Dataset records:
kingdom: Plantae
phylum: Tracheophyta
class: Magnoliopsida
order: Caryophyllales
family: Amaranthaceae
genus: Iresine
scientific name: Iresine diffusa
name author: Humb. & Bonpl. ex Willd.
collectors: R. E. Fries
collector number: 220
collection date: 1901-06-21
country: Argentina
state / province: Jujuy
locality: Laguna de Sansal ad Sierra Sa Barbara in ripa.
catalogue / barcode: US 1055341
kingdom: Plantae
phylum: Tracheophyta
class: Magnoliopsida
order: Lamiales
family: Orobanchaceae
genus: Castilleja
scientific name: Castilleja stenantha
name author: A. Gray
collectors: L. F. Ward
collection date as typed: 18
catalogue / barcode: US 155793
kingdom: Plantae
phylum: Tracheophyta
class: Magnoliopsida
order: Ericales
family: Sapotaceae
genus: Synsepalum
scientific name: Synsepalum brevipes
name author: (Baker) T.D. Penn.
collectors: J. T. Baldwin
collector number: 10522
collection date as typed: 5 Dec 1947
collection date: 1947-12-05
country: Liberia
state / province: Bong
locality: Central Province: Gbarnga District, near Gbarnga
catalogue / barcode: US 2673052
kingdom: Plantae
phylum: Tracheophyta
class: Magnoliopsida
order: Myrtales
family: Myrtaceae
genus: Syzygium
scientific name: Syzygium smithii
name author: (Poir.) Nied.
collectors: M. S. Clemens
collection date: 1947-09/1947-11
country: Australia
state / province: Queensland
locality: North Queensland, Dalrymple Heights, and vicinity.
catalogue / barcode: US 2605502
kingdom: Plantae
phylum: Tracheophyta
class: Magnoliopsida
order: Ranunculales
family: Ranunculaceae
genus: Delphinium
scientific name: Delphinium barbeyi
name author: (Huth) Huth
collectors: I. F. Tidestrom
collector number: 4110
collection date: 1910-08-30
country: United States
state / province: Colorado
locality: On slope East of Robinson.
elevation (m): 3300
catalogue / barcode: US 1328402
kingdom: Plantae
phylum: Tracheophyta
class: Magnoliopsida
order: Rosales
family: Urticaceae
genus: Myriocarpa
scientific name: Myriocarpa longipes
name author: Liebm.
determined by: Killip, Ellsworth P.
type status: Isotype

Task instructions
Can you recast each line of the material above as a numbered list, leaving out any blank lines?

Response below
1. kingdom: Plantae
2. phylum: Tracheophyta
3. class: Magnoliopsida
4. order: Caryophyllales
5. family: Amaranthaceae
6. genus: Iresine
7. scientific name: Iresine diffusa
8. name author: Humb. & Bonpl. ex Willd.
9. collectors: R. E. Fries
10. collector number: 220
11. collection date: 1901-06-21
12. country: Argentina
13. state / province: Jujuy
14. locality: Laguna de Sansal ad Sierra Sa Barbara in ripa.
15. catalogue / barcode: US 1055341
16. kingdom: Plantae
17. phylum: Tracheophyta
18. class: Magnoliopsida
19. order: Lamiales
20. family: Orobanchaceae
21. genus: Castilleja
22. scientific name: Castilleja stenantha
23. name author: A. Gray
24. collectors: L. F. Ward
25. collection date as typed: 18
26. catalogue / barcode: US 155793
27. kingdom: Plantae
28. phylum: Tracheophyta
29. class: Magnoliopsida
30. order: Ericales
31. family: Sapotaceae
32. genus: Synsepalum
33. scientific name: Synsepalum brevipes
34. name author: (Baker) T.D. Penn.
35. collectors: J. T. Baldwin
36. collector number: 10522
37. collection date as typed: 5 Dec 1947
38. collection date: 1947-12-05
39. country: Liberia
40. state / province: Bong
41. locality: Central Province: Gbarnga District, near Gbarnga
42. catalogue / barcode: US 2673052
43. kingdom: Plantae
44. phylum: Tracheophyta
45. class: Magnoliopsida
46. order: Myrtales
47. family: Myrtaceae
48. genus: Syzygium
49. scientific name: Syzygium smithii
50. name author: (Poir.) Nied.
51. collectors: M. S. Clemens
52. collection date: 1947-09/1947-11
53. country: Australia
54. state / province: Queensland
55. locality: North Queensland, Dalrymple Heights, and vicinity.
56. catalogue / barcode: US 2605502
57. kingdom: Plantae
58. phylum: Tracheophyta
59. class: Magnoliopsida
60. order: Ranunculales
61. family: Ranunculaceae
62. genus: Delphinium
63. scientific name: Delphinium barbeyi
64. name author: (Huth) Huth
65. collectors: I. F. Tidestrom
66. collector number: 4110
67. collection date: 1910-08-30
68. country: United States
69. state / province: Colorado
70. locality: On slope East of Robinson.
71. elevation (m): 3300
72. catalogue / barcode: US 1328402
73. kingdom: Plantae
74. phylum: Tracheophyta
75. class: Magnoliopsida
76. order: Rosales
77. family: Urticaceae
78. genus: Myriocarpa
79. scientific name: Myriocarpa longipes
80. name author: Liebm.
81. determined by: Killip, Ellsworth P.
82. type status: Isotype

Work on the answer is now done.